Hoever is het kabinet gevorderd met de selectie van gemeentelijke kredietbanken, die bij de uitvoering van de schuldsaneringsregeling zullen worden betrokken? Wat zijn de criteria bij deze selectie?

Is de evaluatie van de experimenten van het ministerie van Sociale Zaken en Werkgelegenheid al gereed? In het nader voorlopig verslag wordt gemeld dat de evaluatie naar verwachting in april 1998 aan de Staten-Generaal zal worden aangeboden. De leden van de CDA-fractie zeiden gaarne zo spoedig mogelijk een exemplaar van het evaluatierapport te zullen ontvangen.

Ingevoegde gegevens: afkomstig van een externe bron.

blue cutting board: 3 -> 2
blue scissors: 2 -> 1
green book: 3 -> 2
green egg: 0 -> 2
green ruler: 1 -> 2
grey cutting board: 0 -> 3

Vertrouwende dat deze vragen tijdig zullen worden beantwoord, acht de commissie de openbare beraadslaging over het onderhavige wetsvoorstel voldoende voorbereid.

* Het gewijzigd voorstel van wet is gedrukt onder EK nr. 301, vergaderjaar 1997–1998.

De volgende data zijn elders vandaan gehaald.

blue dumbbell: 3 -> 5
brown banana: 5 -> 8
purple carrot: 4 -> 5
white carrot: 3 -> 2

De voorzitter van de commissie,

Heijne Makkreel

De griffier van de commissie,

Hordijk


XNoot
1

Samenstelling: Heijne Makkreel (VVD) (voorzitter), Talsma (VVD), Glasz (CDA), Michiels van Kessenich-Hoogendam (CDA), Holdijk (SGP), Vrisekoop (D66), Pitstra (GL), Le Poole (PvdA), Meeter (PvdA), De Wit (SP), Hirsch Ballin (CDA), De Haze Winkelman (VVD).